Epithelial cells are susceptible to fibroblast contamination, the extent of which can be determined by double immunofluorescence staining using antibodies specific for the intermediate fibroblast subunit vimentin (as a marker of fibroblasts) and keratin (as a marker of epithelial cells). Methods on how to reduce contamination have been described previously; another method used to reduce the number of fibroblasts sprouting from a population of adherent epithelial cells was trypsinization using different concentrations. This experiment was obtained from the Cell Lab Guide (previous volume) by Peitang Huang.
Operation method
Reduces contamination during epithelial cell culture
Principle
Epithelial cells are susceptible to fibroblast contamination, the extent of which can be determined by double immunofluorescence staining with antibodies specific for the intermediate fibroblast subunit vimentin (as a marker of fibroblasts) and keratin (as a marker of epithelial cells). Methods for reducing contamination have been described previously; another method used to reduce the number of fibroblasts in the adherent epithelial cell population is trypsinization at different concentrations. Move course of events Caveat Note of caution.If necessary, the above culture medium can be supplemented with a fungicidal reagent such as 2.5ug/ml amphotericin B. Unfortunately, fungicides may prevent cell growth and should not be used whenever possible. For more product details, please visit Aladdin Scientific website.

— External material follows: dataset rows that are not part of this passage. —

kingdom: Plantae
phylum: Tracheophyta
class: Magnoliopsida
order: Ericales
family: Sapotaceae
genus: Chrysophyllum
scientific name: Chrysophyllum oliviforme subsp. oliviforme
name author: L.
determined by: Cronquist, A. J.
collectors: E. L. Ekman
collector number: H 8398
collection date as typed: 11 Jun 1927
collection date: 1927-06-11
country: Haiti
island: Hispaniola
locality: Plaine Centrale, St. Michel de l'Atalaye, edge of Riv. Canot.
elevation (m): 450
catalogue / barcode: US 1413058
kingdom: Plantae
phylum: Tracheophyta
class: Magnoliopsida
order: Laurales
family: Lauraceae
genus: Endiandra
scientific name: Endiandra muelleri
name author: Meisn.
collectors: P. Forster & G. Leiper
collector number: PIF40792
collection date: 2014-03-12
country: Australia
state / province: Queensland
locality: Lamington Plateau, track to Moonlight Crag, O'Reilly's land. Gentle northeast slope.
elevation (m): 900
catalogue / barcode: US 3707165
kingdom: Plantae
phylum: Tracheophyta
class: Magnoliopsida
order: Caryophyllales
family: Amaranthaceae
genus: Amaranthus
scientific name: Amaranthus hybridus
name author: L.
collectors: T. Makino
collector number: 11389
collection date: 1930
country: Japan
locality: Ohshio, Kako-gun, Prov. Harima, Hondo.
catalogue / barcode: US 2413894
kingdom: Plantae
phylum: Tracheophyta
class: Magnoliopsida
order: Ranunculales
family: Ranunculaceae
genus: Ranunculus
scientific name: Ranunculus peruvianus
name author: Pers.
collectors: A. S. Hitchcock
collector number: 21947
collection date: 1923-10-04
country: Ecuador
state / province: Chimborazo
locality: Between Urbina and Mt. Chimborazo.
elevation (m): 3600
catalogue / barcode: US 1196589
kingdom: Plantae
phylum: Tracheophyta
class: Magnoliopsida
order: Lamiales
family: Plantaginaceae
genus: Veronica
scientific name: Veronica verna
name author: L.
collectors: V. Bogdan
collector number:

1) Wash the culture once with HBSS containing 0.53 mmol/LEDTA,0.05% trypsin.
2) Add the same concentration of freshly prepared trypsin to the culture and leave for 4 minutes at room temperature.
3) Wash the culture by blowing the cells up and down with a pipette to aspirate the trypsin.
The rounded fibroblasts are gradually removed during the blowing process, leaving only the epithelial cells.
4) Add fresh culture medium to inactivate the residual trypsin.